# WHAT THE EXERCISE ASKS
With the pictures removed, write out the full listing below exactly.

+---+

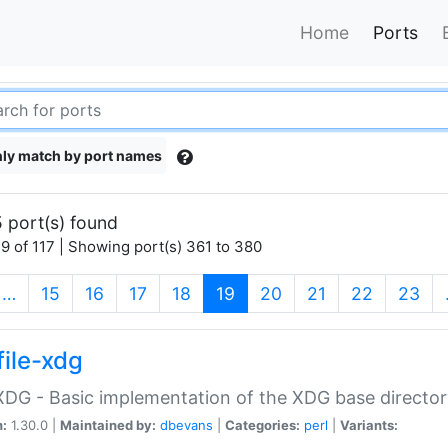
Home
Ports
ly match by port names
 port(s) found
9 of 117 | Showing port(s) 361 to 380
(current)
…
15
16
17
18
19
20
21
22
23
file-xdg
:XDG - Basic implementation of the XDG base director
n:
1.30.0 |
Maintained by:
dbevans
|
Categories:
perl
|
Variants:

+---+

# FINISHED EXERCISE
Home
Ports
ly match by port names
 port(s) found
9 of 117 | Showing port(s) 361 to 380
(current)
…
15
16
17
18
19
20
21
22
23
file-xdg
:XDG - Basic implementation of the XDG base director
n:
1.30.0 |
Maintained by:
dbevans
|
Categories:
perl
|
Variants:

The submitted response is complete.